Tuesday, May 15, 2012

Airing my dirty laundry

Any time someone shows up on my porch to visit, I offer a simple disclaimer: sorry, my house is kinda messy. Yes, it's true. As much as I try to hide it, at any given time, I am usually up to my elbows in laundry, my sink is rarely void of dirty dishes and baby toys are strewn throughout our living room entire living space. There are currently 3 lightbulbs out in my entry way and hall way. Pretty sure the plants on my front porch have gone to plant heaven because remembering to water them is nearly impossible. Every time I walk down my stairs I can see the cobweb castle that's growing on my chandelier glistening in the sunlight. It drives my darling husband crazy when he goes to put something in the dryer and it's still stuffed full of clean (but now wrinkled) clothes. I have to explain that yes, honey, they are ready to be put away.
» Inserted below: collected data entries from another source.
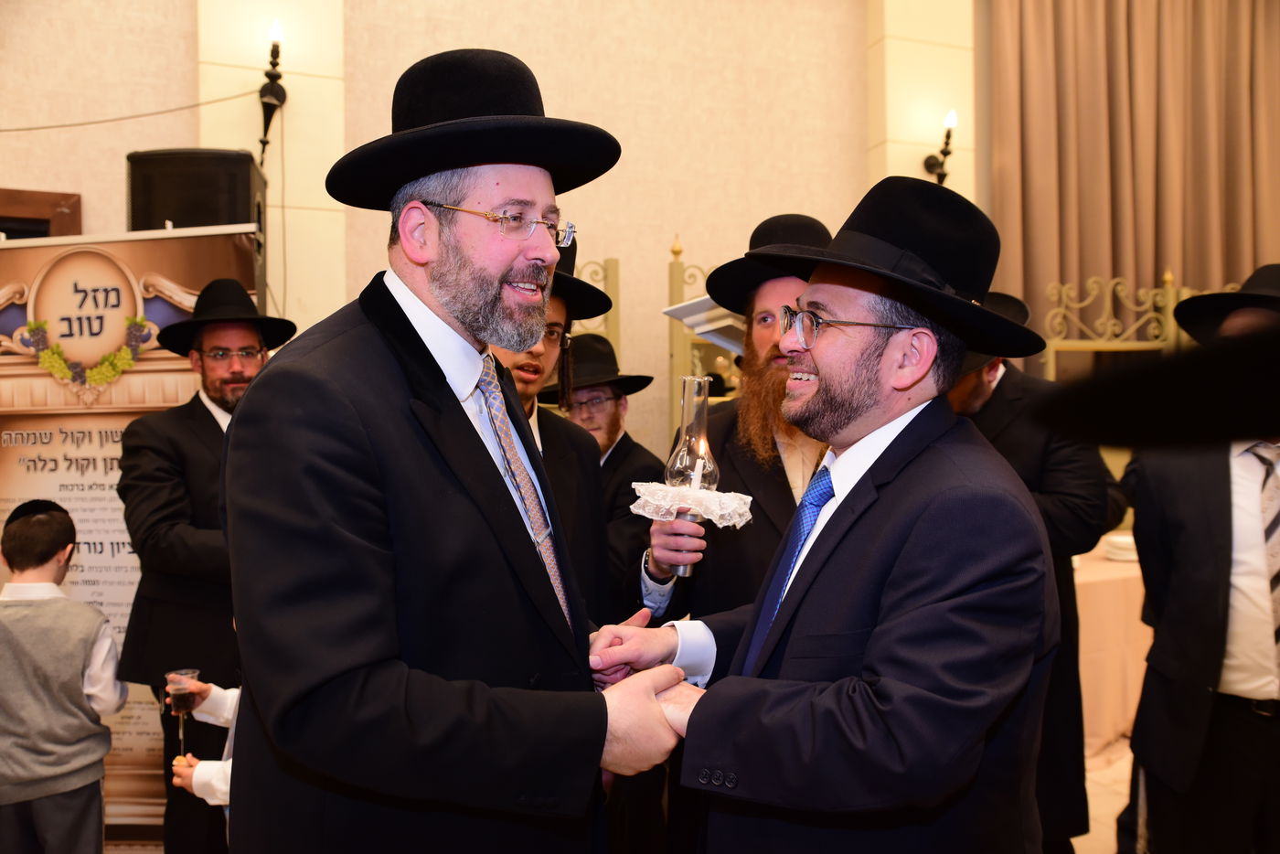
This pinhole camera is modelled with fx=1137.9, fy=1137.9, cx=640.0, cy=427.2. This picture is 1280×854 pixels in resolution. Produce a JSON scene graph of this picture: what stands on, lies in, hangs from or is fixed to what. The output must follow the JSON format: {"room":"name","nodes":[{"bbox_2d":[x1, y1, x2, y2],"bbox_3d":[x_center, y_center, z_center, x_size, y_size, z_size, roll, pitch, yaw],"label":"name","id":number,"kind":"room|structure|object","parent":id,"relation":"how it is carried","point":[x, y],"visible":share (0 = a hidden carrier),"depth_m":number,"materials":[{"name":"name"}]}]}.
{"room":"event hall","nodes":[
{"label":"event hall","id":0,"kind":"room"},
{"bbox_2d":[0,0,985,464],"bbox_3d":[-0.265,-1.019,5.252,9.315,4.359,0.253,-1,1,-22],"label":"wall","id":1,"kind":"structure","parent":0,"point":[61,180],"depth_m":5.22,"materials":[{"name":"beige paint"}]},
{"bbox_2d":[0,188,82,239],"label":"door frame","id":2,"kind":"structure","parent":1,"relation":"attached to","point":[66,197],"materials":[{"name":"brown wood"}]},
{"bbox_2d":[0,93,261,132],"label":"cable","id":3,"kind":"object","parent":1,"relation":"attached to","point":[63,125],"visible":0.94,"depth_m":4.33,"materials":[{"name":"black plastic"}]},
{"bbox_2d":[125,146,265,297],"bbox_3d":[-1.543,-0.604,4.015,0.402,0.687,0.380,0,1,-9],"label":"speaker","id":4,"kind":"object","parent":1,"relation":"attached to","point":[249,185],"visible":0.53,"depth_m":3.86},
{"bbox_2d":[257,19,287,158],"bbox_3d":[-1.431,-1.291,4.415,0.132,0.562,0.210,-1,1,-22],"label":"wall sconce","id":5,"kind":"object","parent":1,"relation":"attached to","point":[282,88],"visible":0.98,"depth_m":4.40,"materials":[{"name":"black metal"}]},
{"bbox_2d":[923,107,957,182],"bbox_3d":[1.467,-1.347,5.538,0.130,0.381,0.221,-1,1,-22],"label":"wall sconce","id":6,"kind":"object","parent":1,"relation":"attached to","point":[953,121],"visible":0.85,"depth_m":5.52,"materials":[{"name":"black metal"}]},
{"bbox_2d":[984,0,1279,343],"bbox_3d":[2.861,-1.117,6.097,2.032,4.385,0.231,-1,1,-22],"label":"curtain","id":7,"kind":"object","parent":1,"relation":"attached to","point":[1160,260],"visible":0.69,"depth_m":6.01,"materials":[{"name":"fabric"}]},
{"bbox_2d":[664,294,746,354],"bbox_3d":[0.292,-0.274,3.131,0.335,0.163,0.365,1,1,39],"label":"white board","id":8,"kind":"object","parent":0,"point":[682,314],"visible":0.34,"depth_m":3.07,"materials":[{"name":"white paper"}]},
{"bbox_2d":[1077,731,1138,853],"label":"floor","id":9,"kind":"structure","parent":0,"point":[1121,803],"depth_m":3.96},
{"bbox_2d":[0,493,124,853],"bbox_3d":[-1.541,0.767,2.895,0.422,1.098,0.400,0,1,-4],"label":"child","id":10,"kind":"object","parent":9,"relation":"on","point":[38,563],"visible":1,"depth_m":2.80},
{"bbox_2d":[0,220,263,845],"bbox_3d":[-1.683,0.335,3.564,1.102,1.929,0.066,0,1,7],"label":"banner","id":11,"kind":"object","parent":9,"relation":"on","point":[43,381],"visible":0.54,"depth_m":3.56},
{"bbox_2d":[163,672,239,825],"bbox_3d":[-0.852,0.774,2.703,0.492,0.974,0.420,-1,1,-22],"label":"child","id":12,"kind":"object","parent":9,"relation":"on","point":[216,690],"visible":0.14,"depth_m":2.68},
{"bbox_2d":[163,668,200,757],"bbox_3d":[-1.095,0.690,2.724,0.081,0.206,0.079,-1,1,-22],"label":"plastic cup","id":13,"kind":"object","parent":12,"relation":"in","point":[191,673],"visible":0.92,"depth_m":2.70,"materials":[{"name":"clear plastic"}]},
{"bbox_2d":[113,254,292,853],"bbox_3d":[-1.214,0.402,3.340,0.587,1.799,0.586,1,1,33],"label":"man","id":14,"kind":"object","parent":9,"relation":"on","point":[211,419],"visible":0.72,"depth_m":3.14},
{"bbox_2d":[218,49,704,853],"bbox_3d":[-0.274,0.374,1.717,0.667,1.774,0.723,1,1,37],"label":"man","id":15,"kind":"object","parent":9,"relation":"on","point":[399,379],"visible":0.98,"depth_m":1.46},
{"bbox_2d":[488,234,618,624],"bbox_3d":[-0.348,0.376,2.646,0.581,1.666,0.575,-1,1,-22],"label":"man","id":16,"kind":"object","parent":9,"relation":"on","point":[581,466],"visible":0.24,"depth_m":2.61},
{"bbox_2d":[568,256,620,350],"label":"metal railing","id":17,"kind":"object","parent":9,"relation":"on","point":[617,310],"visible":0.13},
{"bbox_2d":[544,334,661,614],"bbox_3d":[-0.166,0.482,3.718,0.548,1.500,0.556,-1,1,-22],"label":"man","id":18,"kind":"object","parent":9,"relation":"on","point":[620,442],"visible":0.47,"depth_m":3.64},
{"bbox_2d":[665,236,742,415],"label":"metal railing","id":19,"kind":"object","parent":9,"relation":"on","point":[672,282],"visible":0.23,"depth_m":4.82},
{"bbox_2d":[640,217,833,642],"bbox_3d":[0.323,0.328,2.563,0.562,1.571,0.558,-1,1,-22],"label":"man","id":20,"kind":"object","parent":9,"relation":"on","point":[793,282],"visible":0.41,"depth_m":2.46},
{"bbox_2d":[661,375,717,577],"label":"candle holder","id":21,"kind":"object","parent":20,"relation":"in","point":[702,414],"visible":0.84,"depth_m":2.34,"materials":[{"name":"clear glass"}]},
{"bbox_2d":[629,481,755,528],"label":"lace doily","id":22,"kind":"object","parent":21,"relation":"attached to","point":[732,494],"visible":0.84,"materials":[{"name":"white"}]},
{"bbox_2d":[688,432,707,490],"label":"candle","id":23,"kind":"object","parent":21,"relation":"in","point":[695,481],"visible":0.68,"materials":[{"name":"white wax"}]},
{"bbox_2d":[577,173,1068,853],"bbox_3d":[0.294,0.454,1.766,0.603,1.605,0.721,-1,1,-44],"label":"man","id":24,"kind":"object","parent":9,"relation":"on","point":[862,518],"visible":0.98,"depth_m":1.55},
{"bbox_2d":[942,291,1128,853],"bbox_3d":[0.938,0.431,3.065,0.610,1.658,0.581,0,1,23],"label":"man","id":25,"kind":"object","parent":9,"relation":"on","point":[1003,387],"visible":0.33,"depth_m":2.89},
{"bbox_2d":[1072,535,1151,756],"bbox_3d":[2.029,0.905,4.818,1.672,0.723,1.028,-1,1,-22],"label":"table","id":26,"kind":"object","parent":9,"relation":"on","point":[1113,566],"visible":0.27,"depth_m":4.32,"materials":[{"name":"beige fabric"}]},
{"bbox_2d":[1102,532,1138,561],"bbox_3d":[1.955,0.480,4.531,0.247,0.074,0.245,-1,1,-22],"label":"plate stack","id":27,"kind":"object","parent":26,"relation":"on","point":[1128,538],"visible":0.6,"depth_m":4.48,"materials":[{"name":"white ceramic"}]},
{"bbox_2d":[1035,271,1193,376],"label":"ornamental railing","id":28,"kind":"object","parent":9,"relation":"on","point":[1108,327],"visible":0.3,"depth_m":5.55,"materials":[{"name":"metal"}]},
{"bbox_2d":[1118,263,1279,853],"bbox_3d":[1.485,0.445,2.669,0.622,1.682,0.622,-1,1,-22],"label":"man","id":29,"kind":"object","parent":9,"relation":"on","point":[1213,484],"visible":0.88,"depth_m":2.57},
{"bbox_2d":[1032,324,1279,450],"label":"black hat","id":30,"kind":"object","parent":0,"point":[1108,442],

What he really doesn't realize is how much of a feat it was to get them from the laundry basket to the washer AND the dryer in the first place! See. It is as bad as it seems. Pre-baby, keeping things in their place was a bit of a challenge but was manageable. Now, I don't know how other women do it! No wonder my mother wanted to banish us to the outdoors because as soon as she'd clean up one mess, we would have already made another. Let's not even think about what it will be like when Claire can actually make messes of her own. How do all the other mothers do it? I just dont have the heart to make Claire entertain herself all day while i clean here and there between feedings, naps and bath time. She deserves snuggles, loves, reading and interaction just as much as a clean towel after her bath. There has to be some kind of balance. I spend 3 days at work and the remaining 4 days of the week trying to clean the house while caring for the little miss. Never ending cycle. But still, I smile. There's a silver living under that pile of laundry. It's the fact that I know my daughter won't remember the messy kitchen or the unkempt couch pillows and snuggies. She will just remember the love and snuggles her mama had for her and that's all that really matters to me. So, when I seem a bit bashful about my messy house, just smile with me, try not to judge and realize that I am doing the best I can. I have learned that is all I can ask of myself.